Tiptoeing around the fringes of being a stoner film, “Bad CGI Sharks” pushes a hyper-meta reframe of how shark movies, or perhaps the film descends deeper into the water molecule level of just the shark representation itself, should be brought back to the shores of reality from the watery depths of Davy Jones’ poorly rendered locker. Coinciding with crystallizing the shark-sploitation category is a more tender note of embrace with relatable themes of rediscovering brotherhood and mending broken bonds. Matthew’s parental manufactured disgust with his older, yet childlike, brother casts a large, dark cloud that seizes up any kind of affection and the floating shark, the symbolic dream of their childhood, tests their relationship, motivating the the character arches in the face of “Bad CGI Sharks.” Amongst the witty banter and flying carnivorous fish, “Bad CGI Sharks” shows innate signs of no-budget difficulty such as story pacing where the middle sags with Jason and Matthew running around Hollywood for awhile in a progression stagnation and there lies some early editing miscues with audio mixing and mic work. Like a shark, “Bad CGI Sharks” needs to keep swimming or else it’ll upend and die; luckily, MaJaMa saves the cinematic beast with the shark devours the internet and all bets are off!

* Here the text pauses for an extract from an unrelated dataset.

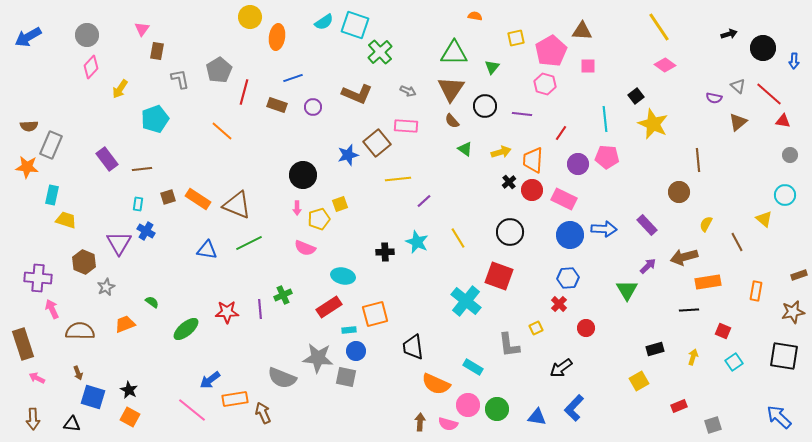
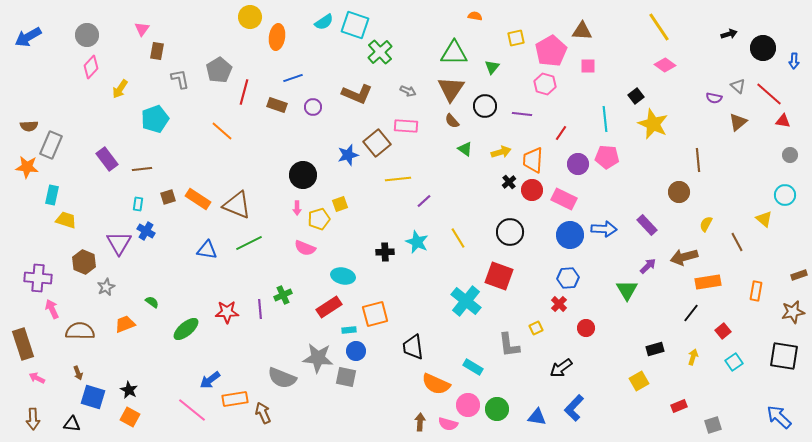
black line at (689, 310): moved 2 px right, 3 px down; rotated 48 degrees counterclockwise
red square at (723, 331): rotated 28 degrees clockwise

If you like your sharks floating and roaring, then “Bad CGI Sharks” DVD home video is for you, sailor, courtesy of SRS Cinema and MVDVisual. The not rated, region free DVD is presented in a widescreen, 16:9 aspect ratio, with, an IMDB listed, Sony a75 II Mirrorless camera complete with a “vintage” lens. Most of the image transpires cleanly and sharp, even the inorganic, floating sharks look fair in their farce facade, and with the specialized lens seemingly cornered to just around the Bernardo’s outer shell host duties and intermission skit and also in the initial attack sequence in which is the only scene with any kind blood shed. The English language audio tracks include a 5.1 surround sound mix and a stereo mix. The audiophiles will find solace in knowing “Bad CGI Sharks” doesn’t mean bad audio tracks. Dialogue has clarity throughout, depth and range remains steady, and there’s negligible hum electric feedback. Bonus features include a commentary track with MaJaMa, a retrograde toy commercial for all the characters, the teaser trailer, trailer, and SRS promoted trailers. Though lacking bloody chum, “Bad CGI Sharks” has bite albeit with more comedy than creature feature horror, fleshing out real world problems with hilarity in a cheapjack rendition of a killer shark.